June 9, 2023 | Rome, Italy

Pond

By |2018-03-21T20:11:15+01:00September 29th, 2017|Noteworthy Titles|

By Claire Louise Bennett

Fitzcarraldo Editions, 2016. 148 pages.

A

crank. Not a hag. Not at all, but a crank for sure, an obsessively observant woman who has walked away from urban life (she previously lived in London, in Berlin) to nestle in a thatched-roof cottage somewhere in the far western parts of Atlantic-snarled Ireland. It’s a properly ragged place hospitable to a drifter’s keen pride. She’s made the move not so much to get away from it all (and the many-shaped fears of the all) but to find a convincing base-camp from which to comb through the molecular acres of her particular self-involvement, nutty advice included (“…Be very careful with flaked almonds; they are not at all suitable for morose or fainthearted types and shouldn’t be flung about like confetti because almonds are not in the least like confetti.”)

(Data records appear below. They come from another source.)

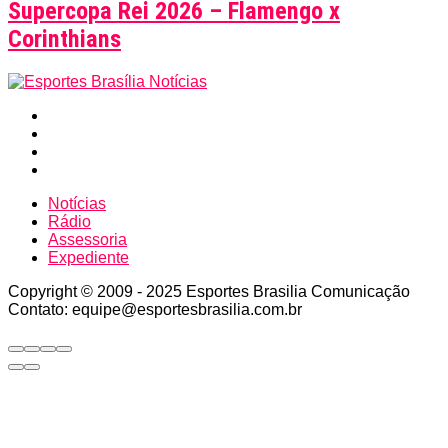
Supercopa Rei 2026 – Flamengo x
Corinthians
Notícias
Rádio
Assessoria
Expediente
Copyright © 2009 - 2025 Esportes Brasilia Comunicação
Contato: equipe@esportesbrasilia.com.br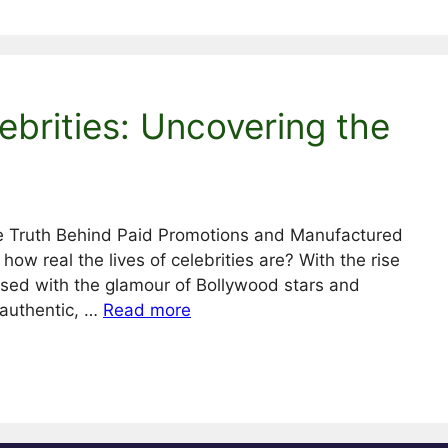
ebrities: Uncovering the
he Truth Behind Paid Promotions and Manufactured
w real the lives of celebrities are? With the rise
sed with the glamour of Bollywood stars and
 authentic, …
Read more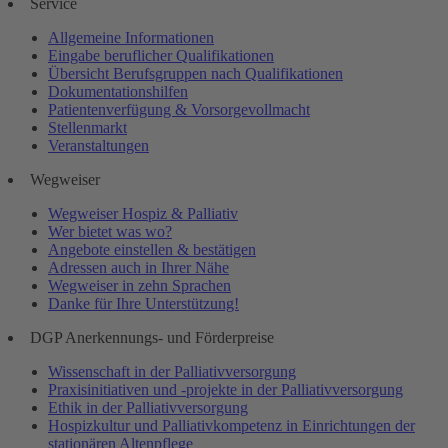
Service
Allgemeine Informationen
Eingabe beruflicher Qualifikationen
Übersicht Berufsgruppen nach Qualifikationen
Dokumentationshilfen
Patientenverfügung & Vorsorgevollmacht
Stellenmarkt
Veranstaltungen
Wegweiser
Wegweiser Hospiz & Palliativ
Wer bietet was wo?
Angebote einstellen & bestätigen
Adressen auch in Ihrer Nähe
Wegweiser in zehn Sprachen
Danke für Ihre Unterstützung!
DGP Anerkennungs- und Förderpreise
Wissenschaft in der Palliativversorgung
Praxisinitiativen und -projekte in der Palliativversorgung
Ethik in der Palliativversorgung
Hospizkultur und Palliativkompetenz in Einrichtungen der
stationären Altenpflege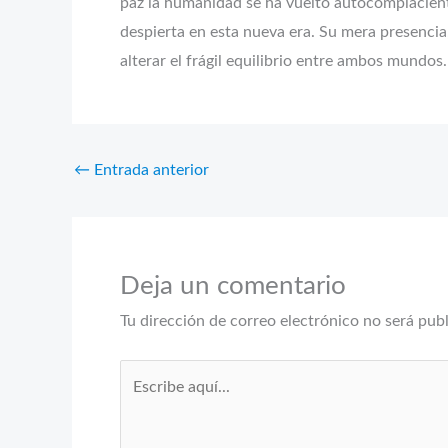
paz la humanidad se ha vuelto autocomplacient
despierta en esta nueva era. Su mera presencia,
alterar el frágil equilibrio entre ambos mundos
←
Entrada anterior
Deja un comentario
Tu dirección de correo electrónico no será pub
Escribe
aquí...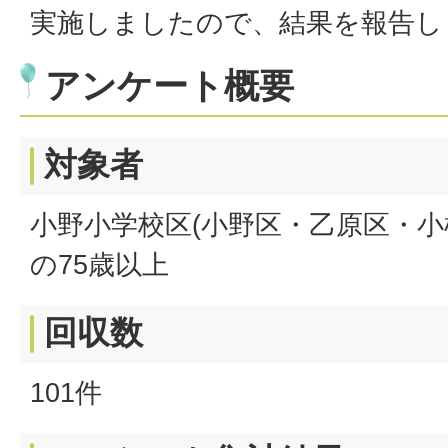
実施しましたので、結果を報告し
アンケート概要
対象者
小野小学校区(小野区・乙原区・小
の75歳以上
回収数
101件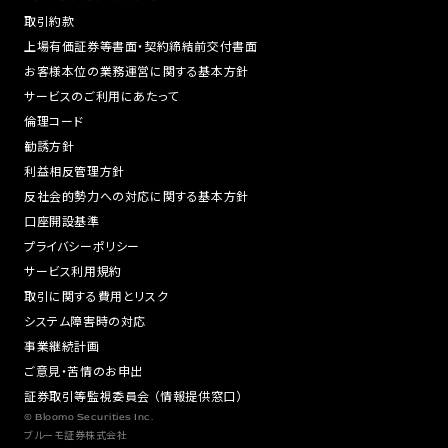
取引約款
上場有価証券等書面・契約締結前交付書面
お客様本位の業務運営に関する基本方針
サービスのご利用にあたって
倫理コード
勧誘方針
利益相反管理方針
反社会的勢力への対応に関する基本方針
口座開設基準
プライバシーポリシー
サービス利用規約
取引に関する費用とリスク
システム障害時の対応
事業継続計画
ご意見・苦情のお申出
証券取引等監視委員会 （情報提供窓口）
© Bloomo Securities Inc.
ブルーモ証券株式会社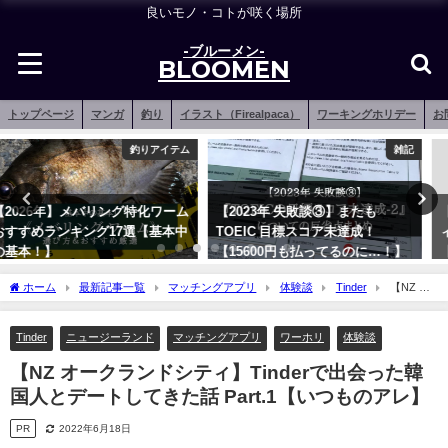
良いモノ・コトが咲く場所
-ブルーメン-
BLOOMEN
トップページ
マンガ
釣り
イラスト（Firealpaca）
ワーキングホリデー
お
雑記
シーバスロッド
【2023年 失敗談③】またも
【覚悟はあるか？】シマノ 23デ
TOEIC 目標スコア未達成！
ィアルーナの実釣インプレ評価
【15600円も払ってるのに…！】
【傑作ルアーロッド！】
2023年7月31日
2023年3月7日
ホーム
最新記事一覧
マッチングアプリ
体験談
Tinder
【NZ オ
ークランドシティ】Tinderで出会った韓国人とデートしてきた話 Part.1【いつものア
レ】
Tinder
ニュージーランド
マッチングアプリ
ワーホリ
体験談
【NZ オークランドシティ】Tinderで出会った韓
国人とデートしてきた話 Part.1【いつものアレ】
PR
2022年6月18日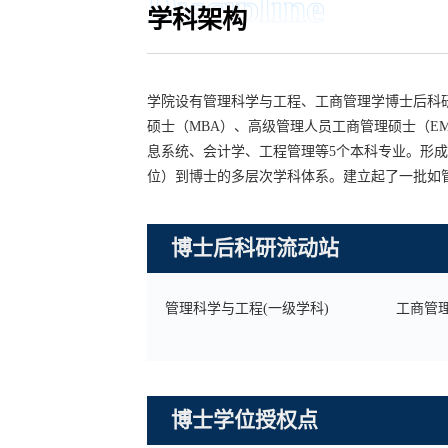
Discipline
学科架构
学院设有管理科学与工程、工商管理学博士后科
硕士（MBA）、高级管理人员工商管理硕士（E
息系统、会计学、工程管理等5个本科专业。形
位）到博士的多层次学科体系。建立起了一批如
博士后科研流动站
管理科学与工程(一级学科)
工商管理
博士学位授权点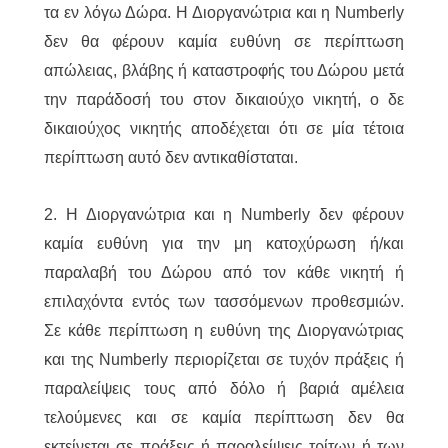
τα εν λόγω Δώρα. Η Διοργανώτρια και η Numberly
δεν θα φέρουν καμία ευθύνη σε περίπτωση
απώλειας, βλάβης ή καταστροφής του Δώρου μετά
την παράδοσή του στον δικαιούχο νικητή, ο δε
δικαιούχος νικητής αποδέχεται ότι σε μία τέτοια
περίπτωση αυτό δεν αντικαθίσταται.
2. Η Διοργανώτρια και η Numberly δεν φέρουν
καμία ευθύνη για την μη κατοχύρωση ή/και
παραλαβή του Δώρου από τον κάθε νικητή ή
επιλαχόντα εντός των τασσόμενων προθεσμιών.
Σε κάθε περίπτωση η ευθύνη της Διοργανώτριας
και της Numberly περιορίζεται σε τυχόν πράξεις ή
παραλείψεις τους από δόλο ή βαριά αμέλεια
τελούμενες και σε καμία περίπτωση δεν θα
εκτείνεται σε πράξεις ή παραλείψεις τρίτων ή των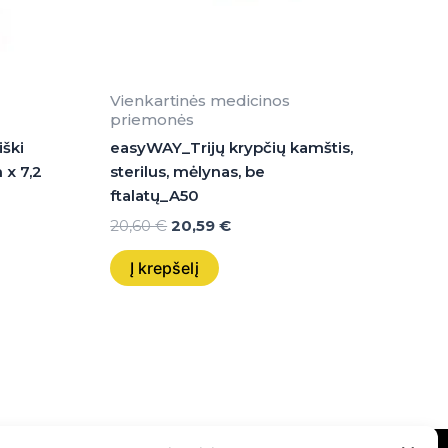
Vienkartinės medicinos
priemonės
iški
easyWAY_Trijų krypčių kamštis,
m x 7,2
sterilus, mėlynas, be
ftalatų_A50
20,60
€
20,59
€
Į krepšelį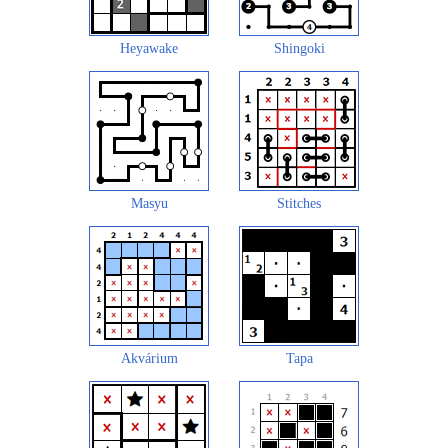
Heyawake
Shingoki
Masyu
Stitches
Akvárium
Tapa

Give such an eclectic, eccentric, bike-riding prober world enough and time, and solitude — she has all three— and the result is a cynical sprawl of rural ruminations spilled while absorbing the squirming minutia of local life: miscellaneous bugs, ungainly vegetables, rat catchers, “veteran” rain storms, packed outhouses, oddball male visitors, and vaguely insufferable neighbors (responsible in part for the sign in front of her local pond that reads “pond” — “If it were left up to me … I’d write something else, such as Pig Swill, or I wouldn’t bother at all.”)

Here is a woman — 40? 50? In between? Does it matter? — so attentive to her mind’s hive that whatever she has to say about quirky vegetables and nattering humans had damn well better be nimble enough to withstand the test of 150 self-involved pages. They are. So is Irish writer Claire Louise Bennett’s chocolate prose in which nothing is left inanimate (on loose stones: “… these strange teeth, these melancholy prisoners, these motley iconoclasts, these encompassed crones, there in the bedrock of all that is hefty and firm.”)

Bennett’s narrator is so attentive to the motivations and foibles of people, things and creatures (interlopers both real and imagined) that her vision of self and place acquires an improbably dramatic dimension. “Pond” is not Walden Pond. These linked vignettes instead offer idiosyncratic aloneness as a script for the life less lived: fragile, existential, and cloaked in the intimate mysteries solitude exists to protect. At one point, the narrator notes that English is not her first language. Nor is it in fact the first language of her meditation. “… I don’t think my first language can be written down at all. I’m not sure it can be made external you see. I think it has to stay where it is; simmering in the elastic gloom betwixt my flickering organs.” Better that way.